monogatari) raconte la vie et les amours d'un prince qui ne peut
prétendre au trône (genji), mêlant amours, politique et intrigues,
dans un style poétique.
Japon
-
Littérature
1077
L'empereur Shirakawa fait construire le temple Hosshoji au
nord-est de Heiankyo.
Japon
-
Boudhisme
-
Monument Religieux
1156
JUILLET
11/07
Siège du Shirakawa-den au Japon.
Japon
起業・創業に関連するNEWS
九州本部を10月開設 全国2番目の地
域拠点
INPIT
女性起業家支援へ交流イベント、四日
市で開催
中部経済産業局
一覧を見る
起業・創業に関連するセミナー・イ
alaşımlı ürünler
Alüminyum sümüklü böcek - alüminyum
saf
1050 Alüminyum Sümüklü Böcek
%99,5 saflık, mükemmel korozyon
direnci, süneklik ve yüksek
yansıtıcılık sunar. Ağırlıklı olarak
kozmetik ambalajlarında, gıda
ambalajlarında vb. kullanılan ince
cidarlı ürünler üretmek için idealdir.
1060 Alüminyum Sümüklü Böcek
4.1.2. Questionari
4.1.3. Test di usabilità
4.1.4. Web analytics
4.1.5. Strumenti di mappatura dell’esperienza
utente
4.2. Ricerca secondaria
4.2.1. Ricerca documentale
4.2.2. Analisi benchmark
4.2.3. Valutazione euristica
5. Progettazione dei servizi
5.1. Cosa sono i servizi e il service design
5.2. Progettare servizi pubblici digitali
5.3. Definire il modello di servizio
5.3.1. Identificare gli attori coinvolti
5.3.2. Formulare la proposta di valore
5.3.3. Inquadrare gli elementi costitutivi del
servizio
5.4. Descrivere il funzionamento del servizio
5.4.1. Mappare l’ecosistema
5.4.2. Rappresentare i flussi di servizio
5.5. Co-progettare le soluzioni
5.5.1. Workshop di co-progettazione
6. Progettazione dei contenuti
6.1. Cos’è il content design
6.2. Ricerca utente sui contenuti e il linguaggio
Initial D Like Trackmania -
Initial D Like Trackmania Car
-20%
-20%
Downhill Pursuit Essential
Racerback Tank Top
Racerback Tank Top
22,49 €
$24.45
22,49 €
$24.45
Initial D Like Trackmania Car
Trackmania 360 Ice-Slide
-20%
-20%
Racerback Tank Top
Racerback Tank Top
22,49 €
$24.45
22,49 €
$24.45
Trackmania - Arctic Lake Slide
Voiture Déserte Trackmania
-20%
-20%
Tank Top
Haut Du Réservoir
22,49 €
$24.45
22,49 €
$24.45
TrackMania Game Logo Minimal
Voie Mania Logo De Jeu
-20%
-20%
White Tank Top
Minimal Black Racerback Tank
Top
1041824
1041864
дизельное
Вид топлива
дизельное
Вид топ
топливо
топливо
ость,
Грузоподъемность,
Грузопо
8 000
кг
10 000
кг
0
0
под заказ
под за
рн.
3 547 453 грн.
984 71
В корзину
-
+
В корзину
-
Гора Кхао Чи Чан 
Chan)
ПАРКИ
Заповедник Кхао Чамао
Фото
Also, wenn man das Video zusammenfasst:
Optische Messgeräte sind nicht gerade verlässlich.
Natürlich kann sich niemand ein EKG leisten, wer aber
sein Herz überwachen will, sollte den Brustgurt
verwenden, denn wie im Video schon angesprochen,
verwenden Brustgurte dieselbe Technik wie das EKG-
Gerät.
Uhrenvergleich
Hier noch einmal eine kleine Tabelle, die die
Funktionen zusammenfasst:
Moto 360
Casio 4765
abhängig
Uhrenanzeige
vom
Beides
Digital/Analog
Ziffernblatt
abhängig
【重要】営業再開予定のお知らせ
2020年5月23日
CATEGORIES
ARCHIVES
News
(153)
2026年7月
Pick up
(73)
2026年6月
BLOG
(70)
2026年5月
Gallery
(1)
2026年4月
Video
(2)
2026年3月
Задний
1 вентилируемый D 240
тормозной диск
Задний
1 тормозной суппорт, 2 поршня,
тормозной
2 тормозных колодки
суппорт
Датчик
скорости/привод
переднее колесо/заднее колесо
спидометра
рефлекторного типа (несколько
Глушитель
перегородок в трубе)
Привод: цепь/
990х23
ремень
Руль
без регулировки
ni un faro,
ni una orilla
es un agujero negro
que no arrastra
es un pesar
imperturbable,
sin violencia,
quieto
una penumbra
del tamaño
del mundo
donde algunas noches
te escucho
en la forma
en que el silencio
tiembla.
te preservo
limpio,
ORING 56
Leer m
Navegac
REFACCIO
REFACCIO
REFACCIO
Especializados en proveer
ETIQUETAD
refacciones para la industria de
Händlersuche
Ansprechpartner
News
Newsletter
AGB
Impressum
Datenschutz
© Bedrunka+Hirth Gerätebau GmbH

The problem: In the listing above, find each line where "Logo" occurs and copy it.

Solution to the problem:
TrackMania Game Logo Minimal
Voie Mania Logo De Jeu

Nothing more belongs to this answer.